I choked on my coffee as he said this. But I knew what he meant. He meant “watch out.”

Zan was anxious when he had gone. Naturally, she had assumed the policeman was here to talk about her. When I told her he hadn’t mentioned her she was relieved. She thought a moment and then asked me what he did want to talk to me about. I just smiled.

I started writing this with the smile still on my face. How exciting for my activities to be taken seriously enough for the security police to pay attention! But the more I think about it, the more worried I am becoming. I have never been visited before. That’s mostly because of the pact I made with Neels just after we got married, one I’ve stuck to for the past twenty years. I won’t get involved with “the struggle,” or “the cause.”

Neels always knew I would make my opinions known, but that was one of the reasons he married me. It didn’t take me long to get into trouble. It was just after we had gotten married and bought Hondehoek. Doris had been our maid for only a week. I was unfamiliar with the whole concept of domestic servants, especially those that wore uniforms, but Neels was adamant that we needed them to manage the house and garden. It turned out Doris and I hit it off straight away. On her third day I found her crying. Her brother had gotten into some kind of trouble with the police; he’d been found with some beer, and blacks were not allowed to drink alcohol then. She needed twenty rand to bail him out. She wasn’t asking me for the money, but I gave it to her, and she was embarrassingly grateful.

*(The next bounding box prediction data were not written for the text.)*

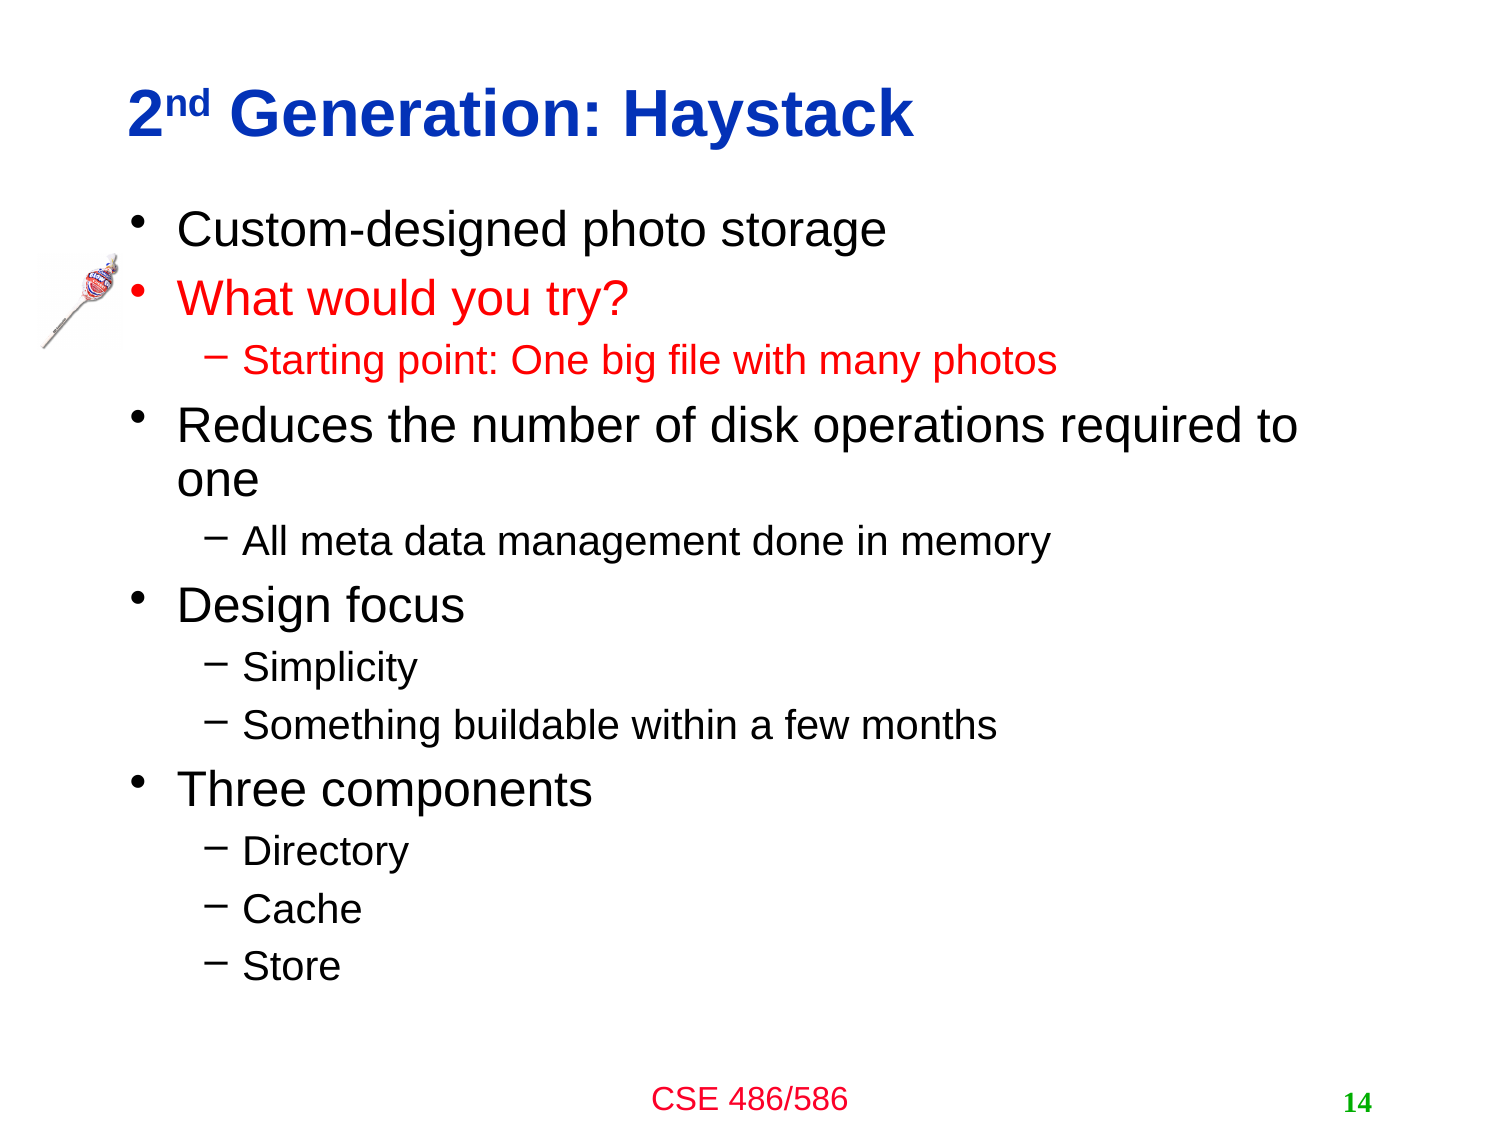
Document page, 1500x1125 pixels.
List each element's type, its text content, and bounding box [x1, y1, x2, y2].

picture [37, 252, 123, 351]
list Custom-designed photo storage What would you try? Starting point: One big file with many photos Reduces the number of disk operations required to one All meta data management done in memory Design focus Simplicity Something buildable within a few months Three components Directory Cache Store [114, 195, 1376, 1005]
slide_number 14 [1074, 1076, 1388, 1125]
title 2nd Generation: Haystack [112, 53, 1310, 176]
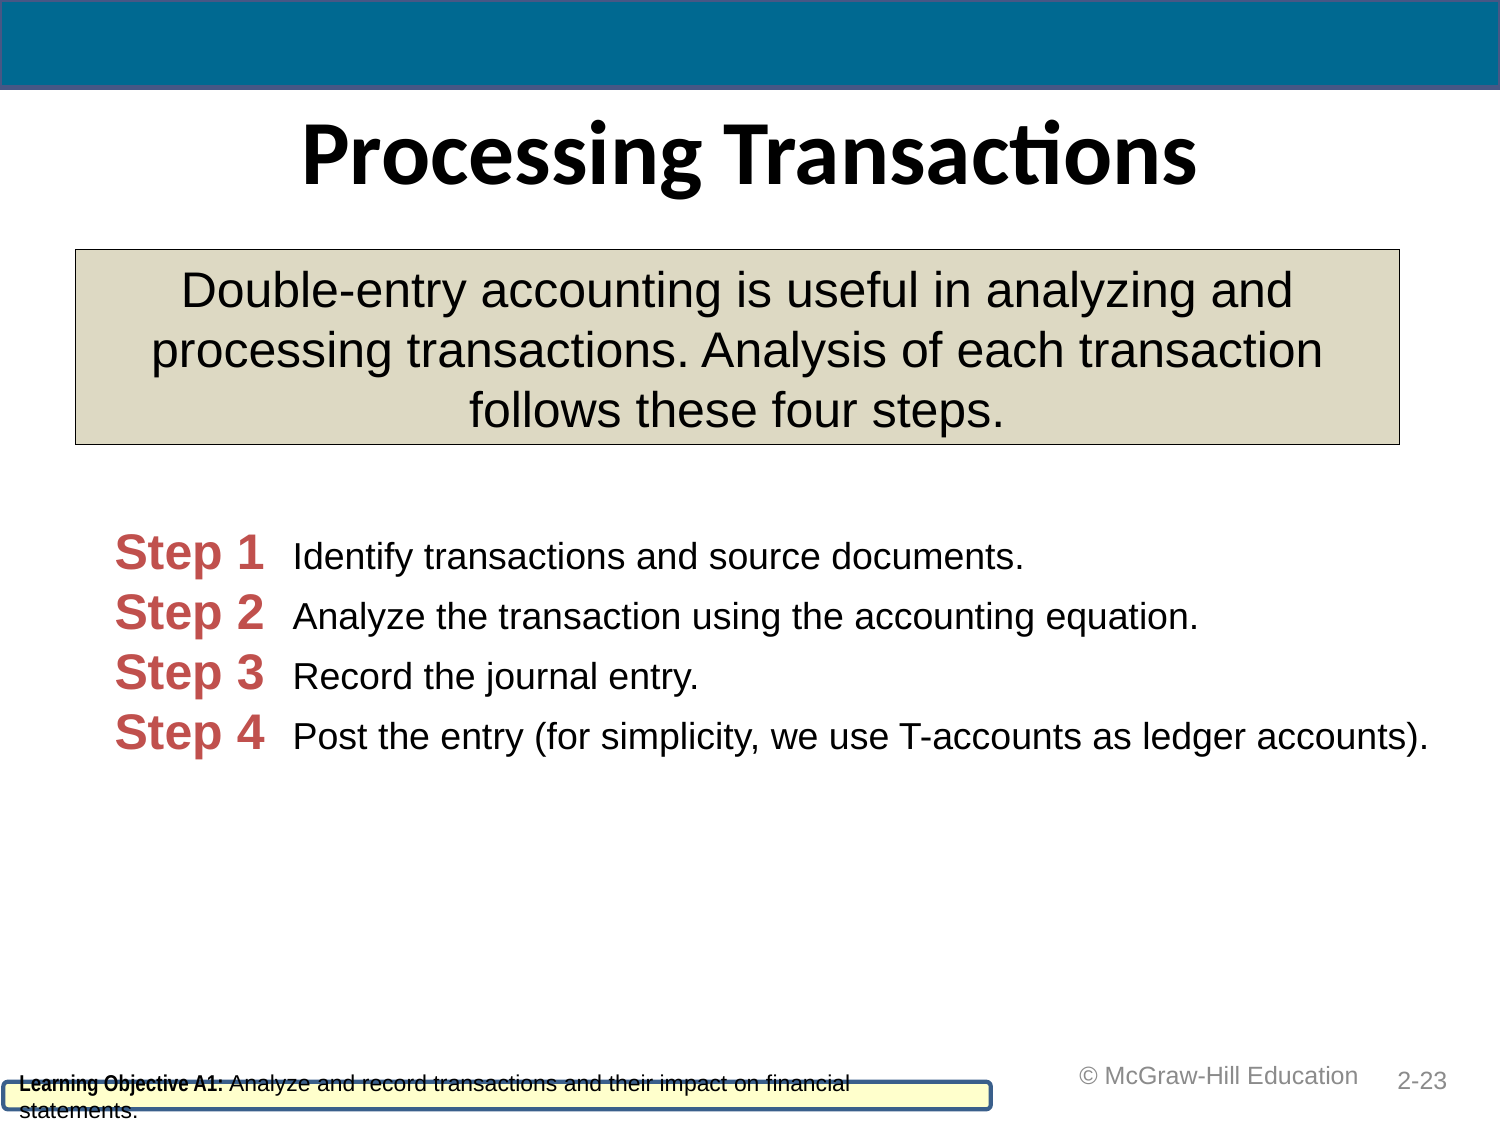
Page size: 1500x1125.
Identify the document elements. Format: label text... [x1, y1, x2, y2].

text_box [0, 0, 1500, 88]
slide_number 2-23 [1112, 1049, 1463, 1110]
text_box Learning Objective A1: Analyze and record transactions and their impact on financial statements. [3, 1081, 991, 1110]
text_box Double-entry accounting is useful in analyzing and processing transactions. Analysis of each transaction follows these four steps. [75, 249, 1400, 445]
text_box © McGraw-Hill Education [1057, 1052, 1413, 1090]
text_box Step 1 Identify transactions and source documents. Step 2 Analyze the transaction using the accounting equation. Step 3 Record the journal entry. Step 4 Post the entry (for simplicity, we use T-accounts as ledger accounts). [99, 512, 1450, 768]
title Processing Transactions [75, 88, 1425, 233]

I was explaining this at a dinner party Neels and I had been invited to the following Saturday. The host was one of the most important businessmen in Cape Town, a pillar of the English-speaking community and a big advertiser. The hostess, who was a real Kaffir-basher, was shocked by my action. She said I was stupid to trust a maid, especially one I didn’t know, and I would be lucky to see that money again. In fact, Doris would probably disappear that very weekend. She implied that it was people like me that were responsible for the ill discipline and licentiousness among black South Africans.

I said that Doris looked trustworthy, and that even if she wasn’t, she and her brother could probably use the twenty rand better than I could. The hostess turned red; she didn’t like the fact that I was American and criticizing her country. They get so defensive.

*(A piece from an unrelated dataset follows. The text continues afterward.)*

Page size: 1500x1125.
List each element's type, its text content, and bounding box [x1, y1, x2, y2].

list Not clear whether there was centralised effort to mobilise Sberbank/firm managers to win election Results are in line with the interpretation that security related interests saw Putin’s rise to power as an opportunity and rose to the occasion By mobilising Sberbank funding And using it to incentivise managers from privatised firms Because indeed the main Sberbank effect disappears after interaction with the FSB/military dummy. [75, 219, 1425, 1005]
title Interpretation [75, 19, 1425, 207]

“You don’t understand,” she said. “Your blacks are not like ours.”

“I don’t have any blacks. Neither do you,” I said.

She scowled. “Are you some kind of communist?”

“I would be happy to admit to being a communist if you’ll admit to being a Nazi,” I replied. Not exactly subtle.

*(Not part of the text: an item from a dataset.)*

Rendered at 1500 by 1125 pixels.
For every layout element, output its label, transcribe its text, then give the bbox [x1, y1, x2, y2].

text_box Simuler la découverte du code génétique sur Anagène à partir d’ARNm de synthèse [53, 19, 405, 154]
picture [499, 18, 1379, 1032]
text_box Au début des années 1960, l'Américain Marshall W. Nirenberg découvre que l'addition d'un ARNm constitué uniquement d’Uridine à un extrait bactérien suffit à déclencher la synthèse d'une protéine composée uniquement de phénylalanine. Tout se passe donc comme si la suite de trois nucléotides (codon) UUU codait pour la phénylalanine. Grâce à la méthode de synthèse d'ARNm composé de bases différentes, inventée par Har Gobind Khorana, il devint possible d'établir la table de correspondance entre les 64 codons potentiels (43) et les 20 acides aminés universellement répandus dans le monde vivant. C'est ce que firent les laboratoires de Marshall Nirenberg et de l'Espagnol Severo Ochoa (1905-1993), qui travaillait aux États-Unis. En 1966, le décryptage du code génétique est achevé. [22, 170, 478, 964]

Her jaw dropped. Then she turned to her husband. “Geoffrey! I won’t have this woman in my house. Can you see her out, please?”

Our husbands broke us up and we stayed at the table under a frosty truce until the coffee was served. Afterwards Neels gave me a lecture. He said it was quite simple: he couldn’t run his newspapers if I talked to people like that. He also said that it would compromise his position if I were seen with known radicals, black or white. I understood what he was saying. I had come totally to believe in his strategy for changing things. The work of the Mail and his other papers was too important for me to jeopardize for the sake of gestures which had no benefit beyond salving my conscience. Since then, I’ve pretty much stuck to the pact. I’ve been tempted over the years to help the cause; I’ve received tentative approaches from people, but I’ve always rebuffed them, and I’ve always explained why. Most people seem to understand. I guess I’ve thrown my energies into charities over the years: the literacy projects, the scholarships for black and colored students, and the clinics. I have made some small difference that way.

But now trouble has come looking for me. Is it really a result of my visit to Libby Wiseman, or is it Zan’s presence in our house? Perhaps it’s something to do with the Laagerbond. I assumed that I had Neels’s protection, but has he removed that now? I’m an American citizen. Doesn’t that make me untouchable? Or does it make me a spy?